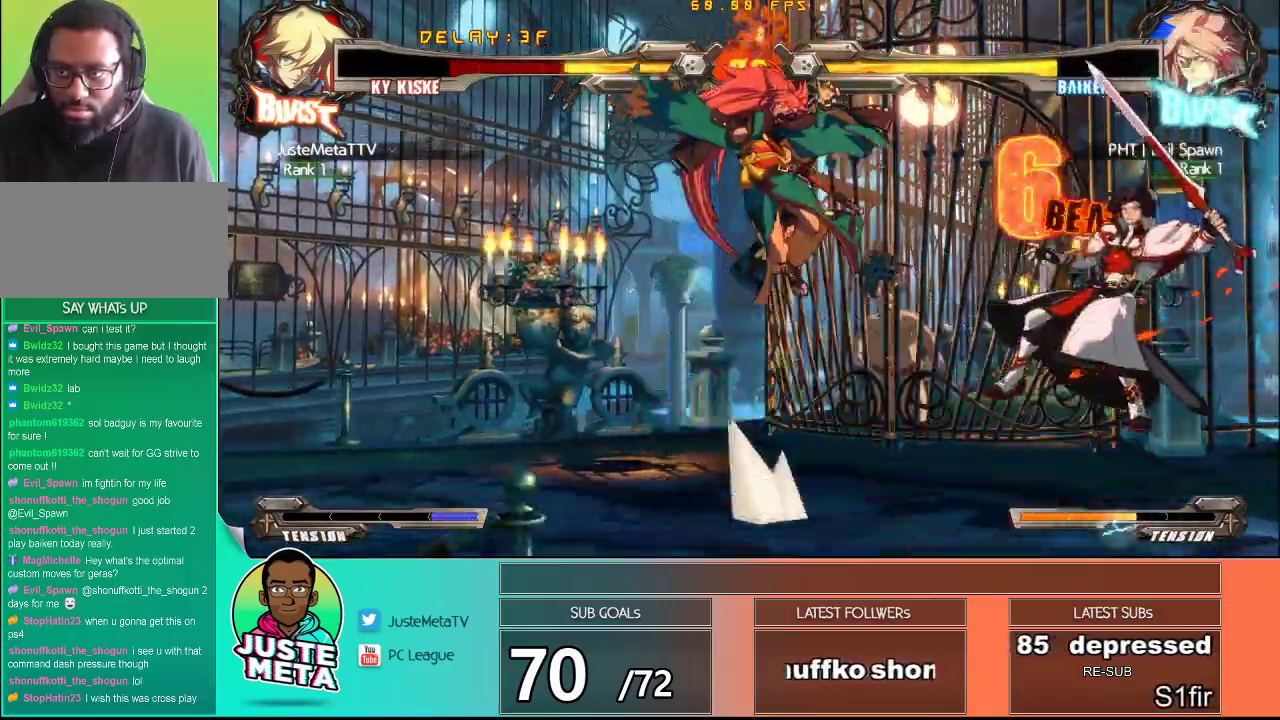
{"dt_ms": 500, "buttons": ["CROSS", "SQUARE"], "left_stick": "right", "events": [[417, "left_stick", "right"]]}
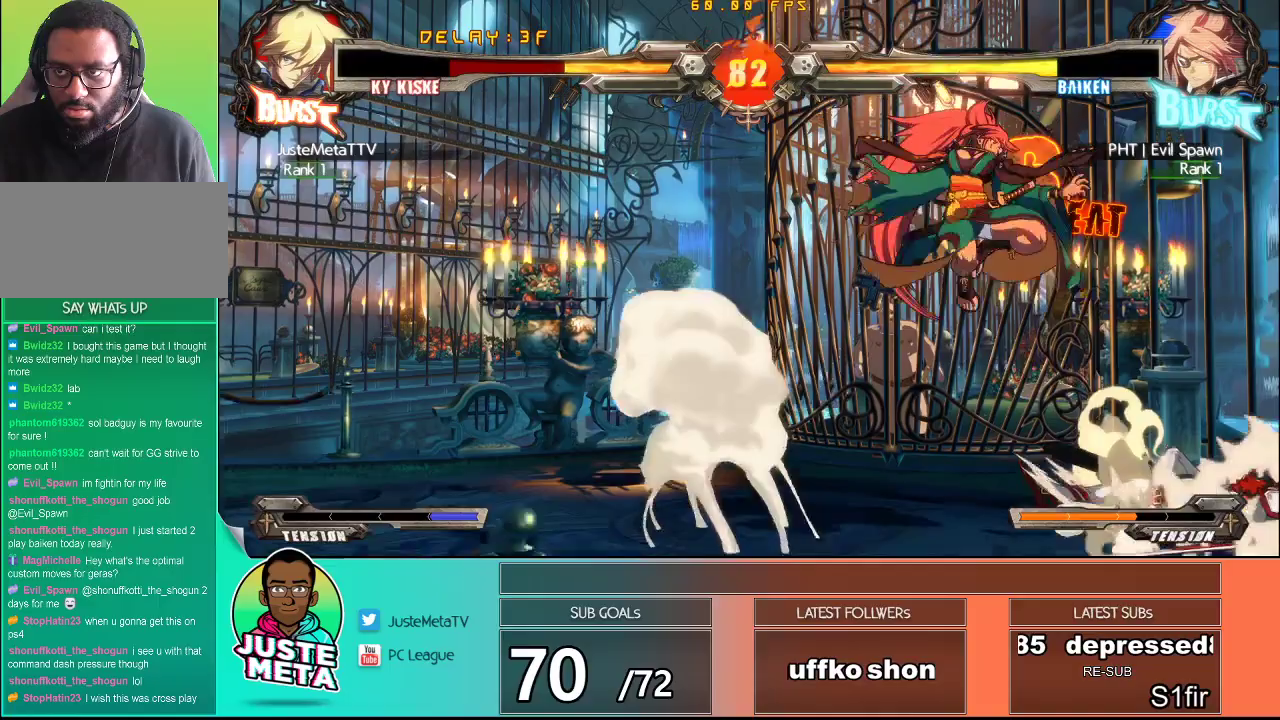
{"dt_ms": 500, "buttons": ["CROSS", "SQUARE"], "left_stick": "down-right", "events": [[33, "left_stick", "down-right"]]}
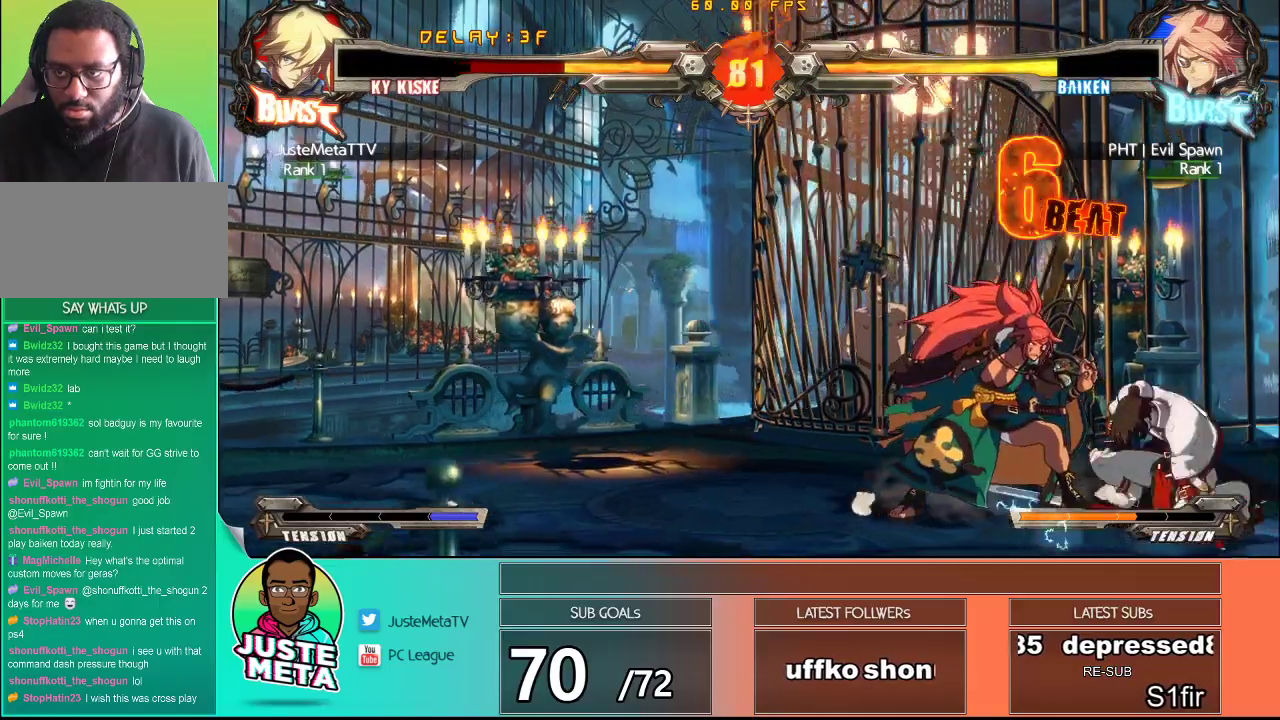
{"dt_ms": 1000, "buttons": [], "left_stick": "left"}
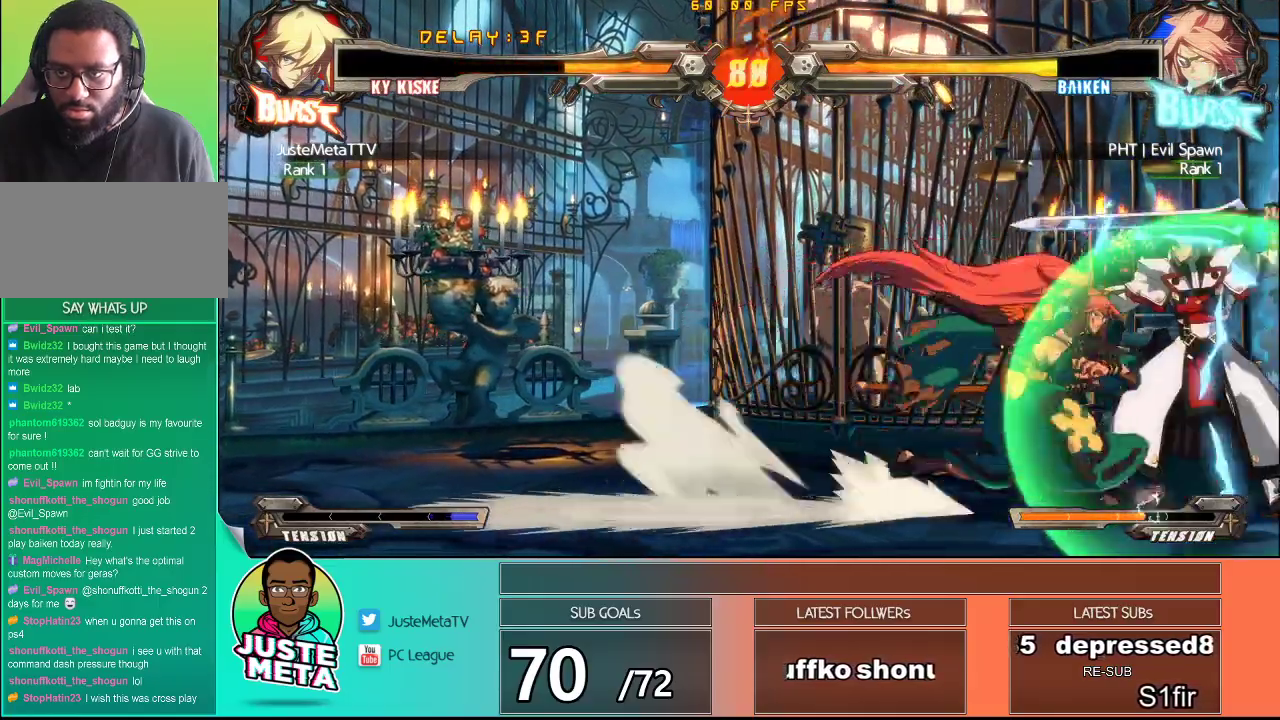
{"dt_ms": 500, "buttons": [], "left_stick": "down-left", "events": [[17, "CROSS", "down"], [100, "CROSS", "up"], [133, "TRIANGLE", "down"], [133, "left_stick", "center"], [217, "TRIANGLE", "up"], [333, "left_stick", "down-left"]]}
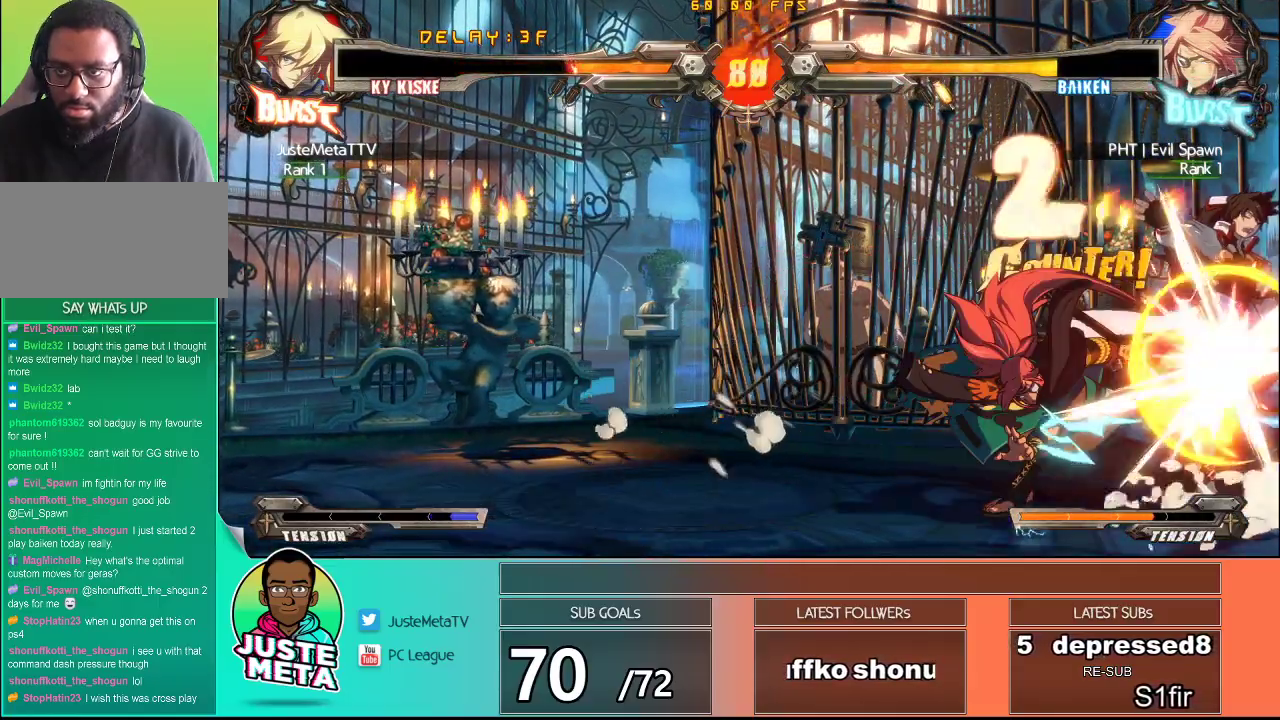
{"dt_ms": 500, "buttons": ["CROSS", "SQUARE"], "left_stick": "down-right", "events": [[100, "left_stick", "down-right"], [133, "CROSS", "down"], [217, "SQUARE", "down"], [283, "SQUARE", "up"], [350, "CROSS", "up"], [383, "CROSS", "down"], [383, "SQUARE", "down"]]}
================================
Assignment: Exact reproduction of the entries above is what's needed; images stay out.

Result of the exercise:
{"dt_ms": 500, "buttons": ["CROSS", "SQUARE"], "left_stick": "right", "events": [[417, "left_stick", "right"]]}
{"dt_ms": 500, "buttons": ["CROSS", "SQUARE"], "left_stick": "down-right", "events": [[33, "left_stick", "down-right"]]}
{"dt_ms": 1000, "buttons": [], "left_stick": "left"}
{"dt_ms": 500, "buttons": [], "left_stick": "down-left", "events": [[17, "CROSS", "down"], [100, "CROSS", "up"], [133, "TRIANGLE", "down"], [133, "left_stick", "center"], [217, "TRIANGLE", "up"], [333, "left_stick", "down-left"]]}
{"dt_ms": 500, "buttons": ["CROSS", "SQUARE"], "left_stick": "down-right", "events": [[100, "left_stick", "down-right"], [133, "CROSS", "down"], [217, "SQUARE", "down"], [283, "SQUARE", "up"], [350, "CROSS", "up"], [383, "CROSS", "down"], [383, "SQUARE", "down"]]}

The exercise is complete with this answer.